---------- EXTRACTED MATERIAL

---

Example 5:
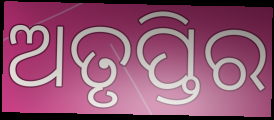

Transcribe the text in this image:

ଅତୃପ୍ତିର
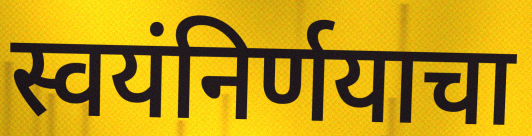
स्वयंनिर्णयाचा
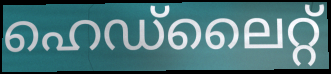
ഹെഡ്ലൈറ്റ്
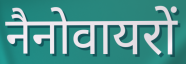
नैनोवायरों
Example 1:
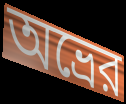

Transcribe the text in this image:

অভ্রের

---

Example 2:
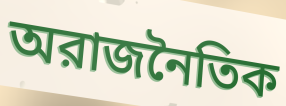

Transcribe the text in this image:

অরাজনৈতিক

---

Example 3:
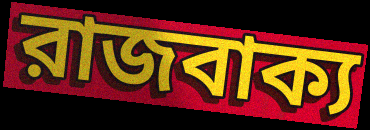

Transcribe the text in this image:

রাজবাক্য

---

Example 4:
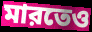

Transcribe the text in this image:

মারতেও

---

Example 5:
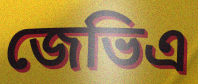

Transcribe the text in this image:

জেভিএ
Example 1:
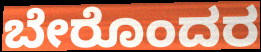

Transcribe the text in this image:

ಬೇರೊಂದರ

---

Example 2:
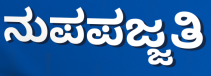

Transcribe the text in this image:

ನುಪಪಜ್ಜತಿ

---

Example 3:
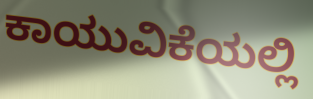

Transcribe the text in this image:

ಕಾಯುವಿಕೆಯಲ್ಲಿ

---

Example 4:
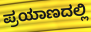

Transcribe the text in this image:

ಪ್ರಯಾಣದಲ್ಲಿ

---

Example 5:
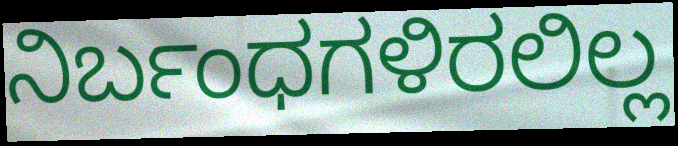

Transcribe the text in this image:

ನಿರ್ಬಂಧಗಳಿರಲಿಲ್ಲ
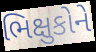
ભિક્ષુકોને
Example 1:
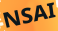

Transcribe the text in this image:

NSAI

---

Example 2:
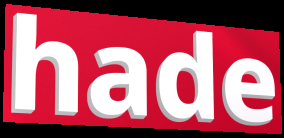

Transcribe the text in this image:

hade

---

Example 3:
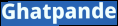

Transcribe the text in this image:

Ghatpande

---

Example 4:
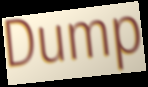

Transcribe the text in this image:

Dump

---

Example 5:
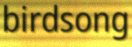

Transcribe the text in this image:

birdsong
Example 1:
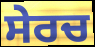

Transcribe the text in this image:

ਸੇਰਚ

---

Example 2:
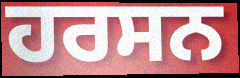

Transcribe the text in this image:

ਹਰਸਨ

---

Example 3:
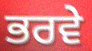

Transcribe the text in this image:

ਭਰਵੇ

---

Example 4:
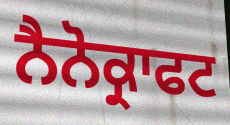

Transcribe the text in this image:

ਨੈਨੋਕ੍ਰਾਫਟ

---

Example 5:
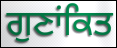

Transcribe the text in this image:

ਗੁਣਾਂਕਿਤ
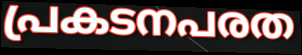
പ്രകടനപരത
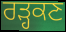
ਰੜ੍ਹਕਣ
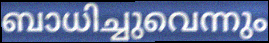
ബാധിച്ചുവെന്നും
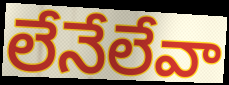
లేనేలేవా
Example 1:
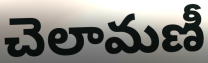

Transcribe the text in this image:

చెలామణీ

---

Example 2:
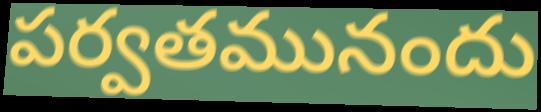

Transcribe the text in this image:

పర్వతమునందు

--------------------

WORK INSTRUCTIONS: Any picture in the listing above gets left out; output the rest exactly.

WRITTEN SOLUTION:
---

Example 5:

Transcribe the text in this image:

ଅତୃପ୍ତିର
स्वयंनिर्णयाचा
ഹെഡ്ലൈറ്റ്
नैनोवायरों
Example 1:

Transcribe the text in this image:

অভ্রের

---

Example 2:

Transcribe the text in this image:

অরাজনৈতিক

---

Example 3:

Transcribe the text in this image:

রাজবাক্য

---

Example 4:

Transcribe the text in this image:

মারতেও

---

Example 5:

Transcribe the text in this image:

জেভিএ
Example 1:

Transcribe the text in this image:

ಬೇರೊಂದರ

---

Example 2:

Transcribe the text in this image:

ನುಪಪಜ್ಜತಿ

---

Example 3:

Transcribe the text in this image:

ಕಾಯುವಿಕೆಯಲ್ಲಿ

---

Example 4:

Transcribe the text in this image:

ಪ್ರಯಾಣದಲ್ಲಿ

---

Example 5:

Transcribe the text in this image:

ನಿರ್ಬಂಧಗಳಿರಲಿಲ್ಲ
ભિક્ષુકોને
Example 1:

Transcribe the text in this image:

NSAI

---

Example 2:

Transcribe the text in this image:

hade

---

Example 3:

Transcribe the text in this image:

Ghatpande

---

Example 4:

Transcribe the text in this image:

Dump

---

Example 5:

Transcribe the text in this image:

birdsong
Example 1:

Transcribe the text in this image:

ਸੇਰਚ

---

Example 2:

Transcribe the text in this image:

ਹਰਸਨ

---

Example 3:

Transcribe the text in this image:

ਭਰਵੇ

---

Example 4:

Transcribe the text in this image:

ਨੈਨੋਕ੍ਰਾਫਟ

---

Example 5:

Transcribe the text in this image:

ਗੁਣਾਂਕਿਤ
പ്രകടനപരത
ਰੜ੍ਹਕਣ
ബാധിച്ചുവെന്നും
లేనేలేవా
Example 1:

Transcribe the text in this image:

చెలామణీ

---

Example 2:

Transcribe the text in this image:

పర్వతమునందు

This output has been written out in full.